### Data section
______

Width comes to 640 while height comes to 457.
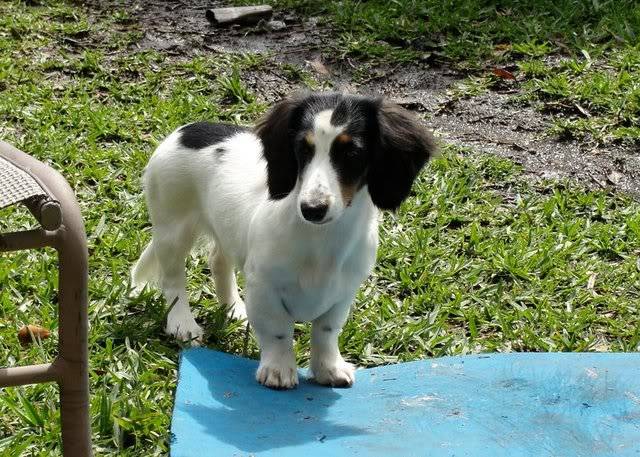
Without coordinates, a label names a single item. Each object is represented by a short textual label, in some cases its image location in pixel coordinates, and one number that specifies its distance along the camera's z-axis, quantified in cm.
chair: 262
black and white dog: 361
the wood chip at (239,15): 810
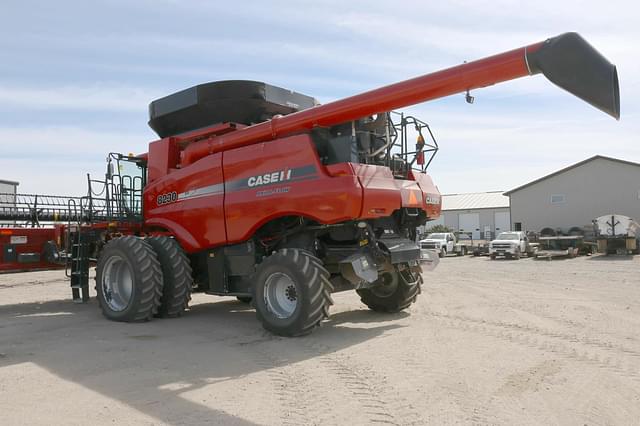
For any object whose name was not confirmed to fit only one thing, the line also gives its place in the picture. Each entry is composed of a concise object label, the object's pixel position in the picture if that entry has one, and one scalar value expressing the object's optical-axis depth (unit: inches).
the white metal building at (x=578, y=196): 1411.2
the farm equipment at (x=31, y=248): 445.7
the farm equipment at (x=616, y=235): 1134.4
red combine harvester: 278.1
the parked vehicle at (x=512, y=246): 1110.4
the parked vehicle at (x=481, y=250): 1244.7
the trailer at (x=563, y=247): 1115.9
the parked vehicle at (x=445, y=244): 1249.2
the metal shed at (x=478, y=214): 2003.2
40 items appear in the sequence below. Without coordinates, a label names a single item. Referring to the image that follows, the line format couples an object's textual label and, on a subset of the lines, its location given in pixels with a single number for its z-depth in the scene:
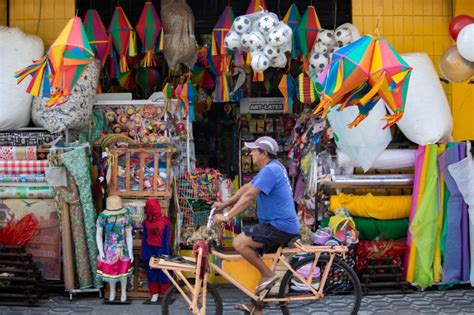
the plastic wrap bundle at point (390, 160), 8.25
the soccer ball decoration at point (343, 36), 8.27
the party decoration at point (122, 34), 8.48
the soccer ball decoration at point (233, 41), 7.87
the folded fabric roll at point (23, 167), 7.85
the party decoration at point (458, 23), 7.78
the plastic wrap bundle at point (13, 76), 8.00
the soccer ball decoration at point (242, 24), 7.83
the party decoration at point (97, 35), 8.39
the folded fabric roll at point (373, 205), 8.27
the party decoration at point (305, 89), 8.59
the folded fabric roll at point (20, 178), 7.91
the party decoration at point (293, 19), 8.44
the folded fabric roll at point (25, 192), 7.92
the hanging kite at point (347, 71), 6.65
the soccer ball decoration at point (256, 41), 7.70
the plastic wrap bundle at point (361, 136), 8.09
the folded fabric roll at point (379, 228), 8.32
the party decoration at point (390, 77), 6.66
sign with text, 9.63
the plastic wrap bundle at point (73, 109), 7.84
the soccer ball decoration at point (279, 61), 7.90
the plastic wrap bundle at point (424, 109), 8.12
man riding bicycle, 6.17
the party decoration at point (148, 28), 8.45
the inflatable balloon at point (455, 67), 7.52
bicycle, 6.07
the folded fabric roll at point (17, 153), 7.92
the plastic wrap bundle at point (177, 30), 8.44
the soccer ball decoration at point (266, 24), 7.73
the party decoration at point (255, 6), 8.23
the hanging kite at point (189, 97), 8.66
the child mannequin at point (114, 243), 7.50
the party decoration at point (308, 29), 8.37
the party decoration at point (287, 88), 8.67
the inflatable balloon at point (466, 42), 7.25
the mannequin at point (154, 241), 7.72
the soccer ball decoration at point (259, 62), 7.76
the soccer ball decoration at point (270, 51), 7.77
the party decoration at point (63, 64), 7.11
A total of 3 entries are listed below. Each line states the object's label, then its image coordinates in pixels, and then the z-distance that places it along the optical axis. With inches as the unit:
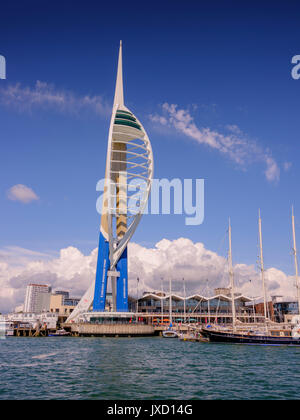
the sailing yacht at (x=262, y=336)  2032.5
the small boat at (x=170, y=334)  3213.6
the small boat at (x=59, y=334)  3363.7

______

### Work task
Copy out, from the listing above, every line that contains the string "inflatable".

### Reply
the inflatable balloon at point (455, 67), 7.52
the inflatable balloon at point (466, 42), 7.25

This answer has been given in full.